Simone se definía a sí misma como “izquierdista para algunas cosas y derechista para otras”. Lo cierto es que siempre formó parte de gobiernos de derecha, y que su trajecito Chanel, su blusa con el moño y su rodete estricto representaban el típico uniforme burgués, desmentido, es cierto, por una opulenta redondez maternal, original y transgresora en un medio donde la norma es ser flaca. Pero más allá de las etiquetas, si un gesto la caracteriza es el haber ordenado, cuando la designaron magistrada de la administración penitenciaria, que las argelinas del FLN, sometidas a violaciones y malos tratos en las mazmorras francesas de Argel, fueran traídas a cárceles de la metrópoli donde ella se ocupó personalmente de hacerlas estudiar. Muchas eran abogadas cuando las liberaron.
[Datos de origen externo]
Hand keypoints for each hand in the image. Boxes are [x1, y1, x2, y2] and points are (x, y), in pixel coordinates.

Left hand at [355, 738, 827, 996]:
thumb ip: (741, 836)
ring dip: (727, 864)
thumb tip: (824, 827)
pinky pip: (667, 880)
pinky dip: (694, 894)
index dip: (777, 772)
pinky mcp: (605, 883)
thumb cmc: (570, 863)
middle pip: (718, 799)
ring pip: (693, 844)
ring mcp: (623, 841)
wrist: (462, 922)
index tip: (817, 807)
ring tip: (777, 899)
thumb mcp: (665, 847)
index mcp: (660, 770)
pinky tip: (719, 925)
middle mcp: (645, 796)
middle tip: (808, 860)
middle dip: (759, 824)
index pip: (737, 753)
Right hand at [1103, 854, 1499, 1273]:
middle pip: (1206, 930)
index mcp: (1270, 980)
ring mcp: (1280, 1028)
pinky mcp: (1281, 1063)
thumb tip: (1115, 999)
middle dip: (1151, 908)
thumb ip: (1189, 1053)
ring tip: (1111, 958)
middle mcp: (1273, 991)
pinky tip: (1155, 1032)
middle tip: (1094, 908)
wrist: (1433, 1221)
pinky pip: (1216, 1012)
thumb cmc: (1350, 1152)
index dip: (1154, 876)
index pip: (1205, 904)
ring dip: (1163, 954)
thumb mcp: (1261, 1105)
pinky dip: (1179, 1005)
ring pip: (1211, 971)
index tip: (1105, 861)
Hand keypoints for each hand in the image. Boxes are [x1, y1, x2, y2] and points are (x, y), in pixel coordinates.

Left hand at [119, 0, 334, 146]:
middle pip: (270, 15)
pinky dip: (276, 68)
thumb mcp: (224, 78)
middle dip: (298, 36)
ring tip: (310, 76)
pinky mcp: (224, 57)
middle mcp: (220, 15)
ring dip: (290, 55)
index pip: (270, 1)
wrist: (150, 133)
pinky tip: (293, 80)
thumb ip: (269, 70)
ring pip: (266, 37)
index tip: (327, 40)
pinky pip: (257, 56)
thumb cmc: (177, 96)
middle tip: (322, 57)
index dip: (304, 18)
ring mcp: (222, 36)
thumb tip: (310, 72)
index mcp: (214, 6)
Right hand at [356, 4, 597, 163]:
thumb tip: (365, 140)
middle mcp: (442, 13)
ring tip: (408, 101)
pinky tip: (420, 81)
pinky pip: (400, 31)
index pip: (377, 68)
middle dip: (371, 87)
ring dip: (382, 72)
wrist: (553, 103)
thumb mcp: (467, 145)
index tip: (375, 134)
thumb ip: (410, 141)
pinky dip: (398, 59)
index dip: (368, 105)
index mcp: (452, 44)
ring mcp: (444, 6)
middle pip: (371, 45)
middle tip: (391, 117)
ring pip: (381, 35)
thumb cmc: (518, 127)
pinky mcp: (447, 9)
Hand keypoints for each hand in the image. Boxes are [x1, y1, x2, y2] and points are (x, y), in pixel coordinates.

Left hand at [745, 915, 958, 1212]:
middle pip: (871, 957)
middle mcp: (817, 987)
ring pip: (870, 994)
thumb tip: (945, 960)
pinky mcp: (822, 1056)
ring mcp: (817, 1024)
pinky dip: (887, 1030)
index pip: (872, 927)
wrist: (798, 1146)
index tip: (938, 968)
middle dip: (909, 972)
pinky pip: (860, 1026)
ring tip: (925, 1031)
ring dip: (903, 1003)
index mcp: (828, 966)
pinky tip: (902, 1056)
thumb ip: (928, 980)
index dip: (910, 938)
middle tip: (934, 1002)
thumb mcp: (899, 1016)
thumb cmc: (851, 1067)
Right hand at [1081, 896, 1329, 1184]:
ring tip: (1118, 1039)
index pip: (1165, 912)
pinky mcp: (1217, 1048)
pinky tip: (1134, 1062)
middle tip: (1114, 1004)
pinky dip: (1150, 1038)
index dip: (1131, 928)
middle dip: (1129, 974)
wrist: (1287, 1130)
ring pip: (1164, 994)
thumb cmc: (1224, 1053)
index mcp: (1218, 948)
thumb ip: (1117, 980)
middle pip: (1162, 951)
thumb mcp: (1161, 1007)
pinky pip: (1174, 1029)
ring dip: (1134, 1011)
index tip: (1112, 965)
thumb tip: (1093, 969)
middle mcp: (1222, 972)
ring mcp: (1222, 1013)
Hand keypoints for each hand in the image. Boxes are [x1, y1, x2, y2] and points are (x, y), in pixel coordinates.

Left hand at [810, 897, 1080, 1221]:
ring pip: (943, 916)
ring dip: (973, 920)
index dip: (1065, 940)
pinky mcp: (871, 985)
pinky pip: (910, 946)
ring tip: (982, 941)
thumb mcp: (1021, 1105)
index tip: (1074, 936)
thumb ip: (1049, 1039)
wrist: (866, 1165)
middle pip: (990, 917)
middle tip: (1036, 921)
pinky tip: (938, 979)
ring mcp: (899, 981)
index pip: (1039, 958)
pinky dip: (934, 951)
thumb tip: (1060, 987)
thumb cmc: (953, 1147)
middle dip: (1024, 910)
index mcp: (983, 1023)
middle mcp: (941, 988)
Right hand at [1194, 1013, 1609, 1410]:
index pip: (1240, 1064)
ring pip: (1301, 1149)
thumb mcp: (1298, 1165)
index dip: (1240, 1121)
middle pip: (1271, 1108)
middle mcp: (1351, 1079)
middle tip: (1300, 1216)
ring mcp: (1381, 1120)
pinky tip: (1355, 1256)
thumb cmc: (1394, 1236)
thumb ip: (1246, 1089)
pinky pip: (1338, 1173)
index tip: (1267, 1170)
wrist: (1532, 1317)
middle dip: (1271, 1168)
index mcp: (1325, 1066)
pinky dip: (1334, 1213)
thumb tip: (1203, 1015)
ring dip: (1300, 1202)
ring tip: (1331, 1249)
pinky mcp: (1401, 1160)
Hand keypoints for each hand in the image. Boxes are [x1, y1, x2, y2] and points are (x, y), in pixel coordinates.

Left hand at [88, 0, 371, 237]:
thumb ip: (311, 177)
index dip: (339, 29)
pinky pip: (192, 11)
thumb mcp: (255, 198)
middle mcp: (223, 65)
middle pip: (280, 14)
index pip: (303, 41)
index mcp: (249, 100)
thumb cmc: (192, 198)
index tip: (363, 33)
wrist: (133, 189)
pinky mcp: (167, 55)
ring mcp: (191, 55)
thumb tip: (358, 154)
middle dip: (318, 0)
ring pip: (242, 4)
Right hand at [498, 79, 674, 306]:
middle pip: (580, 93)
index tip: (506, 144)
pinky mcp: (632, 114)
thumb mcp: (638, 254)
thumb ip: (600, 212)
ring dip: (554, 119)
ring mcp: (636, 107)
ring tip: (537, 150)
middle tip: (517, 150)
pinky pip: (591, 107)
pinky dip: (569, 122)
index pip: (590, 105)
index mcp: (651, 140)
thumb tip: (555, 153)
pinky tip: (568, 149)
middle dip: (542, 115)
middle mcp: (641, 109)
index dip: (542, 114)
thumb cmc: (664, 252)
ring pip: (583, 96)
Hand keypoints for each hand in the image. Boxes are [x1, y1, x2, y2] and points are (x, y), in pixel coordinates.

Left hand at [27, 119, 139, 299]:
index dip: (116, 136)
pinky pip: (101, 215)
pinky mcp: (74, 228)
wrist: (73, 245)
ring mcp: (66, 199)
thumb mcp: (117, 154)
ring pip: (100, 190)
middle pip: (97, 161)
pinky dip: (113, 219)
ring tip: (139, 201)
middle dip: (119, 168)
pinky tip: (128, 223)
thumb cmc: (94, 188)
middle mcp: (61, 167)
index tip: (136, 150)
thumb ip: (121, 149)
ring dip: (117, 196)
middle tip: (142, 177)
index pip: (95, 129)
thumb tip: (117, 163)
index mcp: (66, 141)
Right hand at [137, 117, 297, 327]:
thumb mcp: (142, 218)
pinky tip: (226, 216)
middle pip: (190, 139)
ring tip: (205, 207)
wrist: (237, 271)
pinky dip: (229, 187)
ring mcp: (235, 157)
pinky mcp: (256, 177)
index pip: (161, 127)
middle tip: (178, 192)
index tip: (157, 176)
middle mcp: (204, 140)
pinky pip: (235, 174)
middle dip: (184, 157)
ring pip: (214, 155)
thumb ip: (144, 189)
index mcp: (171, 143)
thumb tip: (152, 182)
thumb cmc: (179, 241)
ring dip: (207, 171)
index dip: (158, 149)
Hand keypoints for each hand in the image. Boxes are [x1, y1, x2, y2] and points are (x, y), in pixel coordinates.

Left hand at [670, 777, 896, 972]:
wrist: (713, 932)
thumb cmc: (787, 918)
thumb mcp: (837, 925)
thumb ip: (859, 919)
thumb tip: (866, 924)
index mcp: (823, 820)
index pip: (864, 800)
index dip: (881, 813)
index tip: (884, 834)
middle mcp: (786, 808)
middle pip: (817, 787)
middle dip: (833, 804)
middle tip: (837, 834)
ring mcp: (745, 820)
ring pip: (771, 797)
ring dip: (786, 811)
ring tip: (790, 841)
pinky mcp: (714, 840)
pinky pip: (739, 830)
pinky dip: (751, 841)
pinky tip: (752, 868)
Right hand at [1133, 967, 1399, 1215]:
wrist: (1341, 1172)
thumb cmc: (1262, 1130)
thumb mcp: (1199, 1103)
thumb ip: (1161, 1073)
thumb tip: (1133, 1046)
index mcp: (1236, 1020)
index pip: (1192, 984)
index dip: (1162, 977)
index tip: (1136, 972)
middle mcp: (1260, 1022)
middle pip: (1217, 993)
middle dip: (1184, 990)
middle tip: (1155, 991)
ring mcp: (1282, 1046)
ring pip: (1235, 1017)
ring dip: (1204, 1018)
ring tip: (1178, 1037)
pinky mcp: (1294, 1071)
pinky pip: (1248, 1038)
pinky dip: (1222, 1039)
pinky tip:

“La mujer más querida de Francia” murió en 2017. El domingo pasado, 1º de julio, se convirtió en la quinta mujer francesa que recibió el honor de reposar en el Panteón. Durante la ceremonia se escuchó el fondo sonoro grabado por el realizador David Teboul, hecho de cantos de pájaros y gritos de animales, los únicos habitantes actuales del campo de exterminio, cuando los turistas se van.
Faltaban, por desgracia, todavía diez años para que la Ley Veil de legalización del aborto fuera promulgada cuando, en 1964, me encontré en Paris, “feliz e indocumentada” como decía García Márquez, pero además embarazada. Entonces conocí en útero propio el drama y la carnicería de que hablaba Simone: un aborto clandestino con varios kilómetros de sonda metida adentro. Finalizado su trabajo, la partera me previno, índice en alto: “Si le sube la fiebre a más de 39 grados, vaya a una clínica privada, pero ni se le ocurra confesar que no fue espontáneo”. Me subió a 40 mientras me desangraba a chorros en la pieza de un hotelucho. Aborto séptico, se le llama, suerte que en ese momento no lo sabía. Admitamos que morirse en París suena más fino que hacerlo en Berazategui, pero puedo asegurar que en todas partes se carnea y se achura igual. Si mi mamá, feminista y abortista pero, por encima de todo, muy mamá, que llegó justo a tiempo a visitarme en la Ciudad Luz, no hubiera desembolsado los francos para esa clínica tan esplendorosa y helada donde logré callarme, yo este cuento no lo contaba. Lo conté ya hace unos años en una novelita autobiográfica, pero lo saco a colación de nuevo como un homenaje (¿y por qué no un femenaje?) a Simone Veil, y como un codazo en las costillas de lxs senadores que en unos días decidirán si las pobres (porque sí son las pobres, mal que le pese al padre Pepe) se seguirán muriendo de femicidio, de hambre, de enfermedad, pero al menos de aborto no.